|
During my presentation "Machine Learning Empowered by Python", I created a real-time digit recognition demo. In order to make the system more robust, I had to manually extract features from images and train my system. Is there any algorithm to discover the best set of features from raw data and class information? |
|
Deep learning architectures such as stacked Restricted Boltzmann Machines or stached autoencoders leverage an unsupervised pre-training phase that can be understood as data-driven feature extraction.
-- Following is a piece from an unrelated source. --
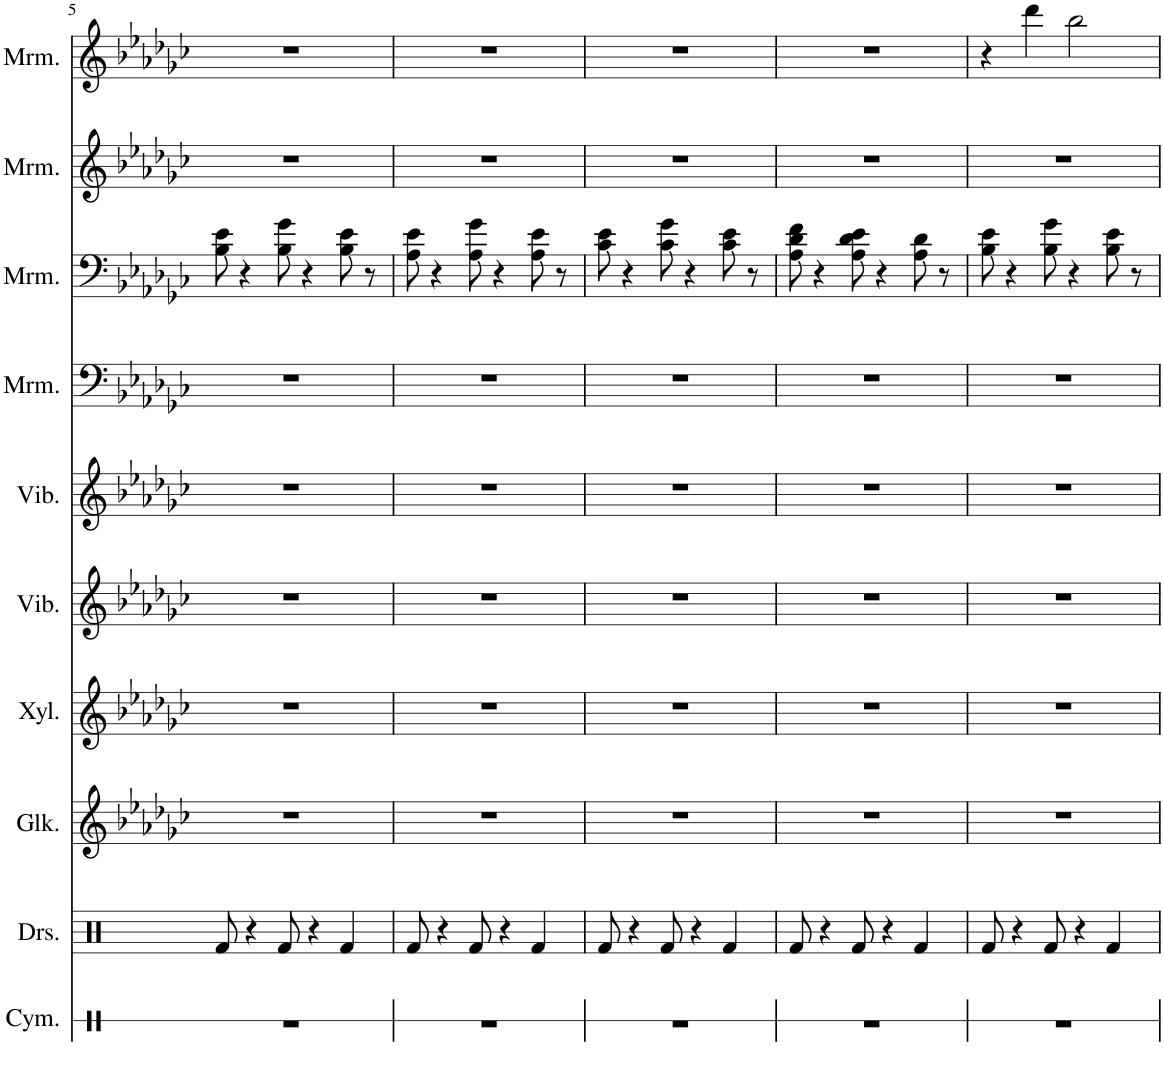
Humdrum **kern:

If you further know that your samples are 2D pictures, blending the afore mentioned models convolutional layers might further reduce the number of parameters to fit and bring some shift invariance. |
|
Taking the question "Is there any algorithm to discover the BEST set of features from raw data and class information?" literally, the answer is NO. Any algorithm for feature extraction, supervised or unsupervised, is extracting features under some set of assumptions, which may or may not be optimal for your problem. More to the point, if you have deep knowledge of a particular domain, you will often do better at defining features manually than any algorithm can do automatically. |
|
A good way of discovering good features is to learn the model using a subset of these features. Then calculate the error or measure how well the model fits. You can then try adding one feature at a time and see if it decreases the error significantly. If it does, it is a good discriminative feature. This is a type of greedy matching pursuit for classification/regression with l1 regularization (if you have a fixed threshold for adding a given feature you can see that this algorithm is doing coordinate ascent on feature space with l1 regularization, as in http://citeseerx.ist.psu.edu/viewdoc/download?doi=10.1.1.149.5344&rep=rep1&type=pdf ). It can be good for feature selection but not so much for feature discovery.
(Jun 30 '10 at 19:49)
Alexandre Passos ♦
Agreed. I am still looking for an answer to the question posted.
(Jul 01 '10 at 01:06)
Aman
|
|
Some form of Principle Component Analysis can work well for selecting a small set of features from a larger set in a supervised learning environment. For example if you have 100 potential variables and you only want to use 40 of them, you can use some form of PCA to determine which of the variables have the most impact on your labeled results. There is a good PCA package as a part of numpy. http://folk.uio.no/henninri/pca_module/ I recommend using the SVD method. 5
If you know that there will be high multicollinearity in your feature set (e.g. overlapping blocks of HOGs), partial least squares is probably a better option. Specifically, whereas PCA solves max_{|r|=1} var(Xr), given a set of features X and labels Y, partial least squares solves max_{|r|=|s|=1} [cov(Xr, Ys)]^2; i.e. finding vectors that explain variance with respect to X and Y, instead of just X. It was put to good use in this state of the art human detection paper: http://www.umiacs.umd.edu/~lsd/papers/PLS-ICCV09.pdf. The paper's detection error tradeoff is the best so far.
(Jun 30 '10 at 19:28)
Tudor Achim
1
PCA does only a change of basis. From the moment you start discarding some of the Principal Axis (the ones with smaller eigenvalues), you have to know what you are doing, because they may actually be more discriminative than the ones with higher eigenvalues (the ones who capture most variance in the data). In other words, PCA can reduce the dimensionality of your data, but not necessarily in a way that helps perform a discriminative task afterwards.
(Jul 06 '10 at 05:54)
Hugo Penedones
Already upvoted Tudor, but I just want to underline that PLS is a really powerful method. Check out Locally weighted projection regression for example. Also, with regard to Hugo's answer, you may want to look at minor component analysis and (bayesian) eXtreme component analysis from Max Welling.
(Jul 06 '10 at 12:47)
osdf
|
|
Non-negative matrix factorization is supposed to do just about that. You have to specify the number of features you're looking for beforehand though. "Programming Collective Intelligence" by Tony Segaran had a pretty good chapter on it (I can't find much on the web, it's a relatively new technique). |
|
The Entropy of a feature might be a good way to assess its relevance to your classification task. |
|
There is a great recent graduate of Andrew Ng's, Honglak Lee, whose dissertation is on this topic and I believe in vision and speech he's had great success tackling this problem. I highly recommend everyone check out his work. In particular, Unsupervised feature learning for audioclassification using convolutional deep belief networks is recommended. |
What features did you manually define?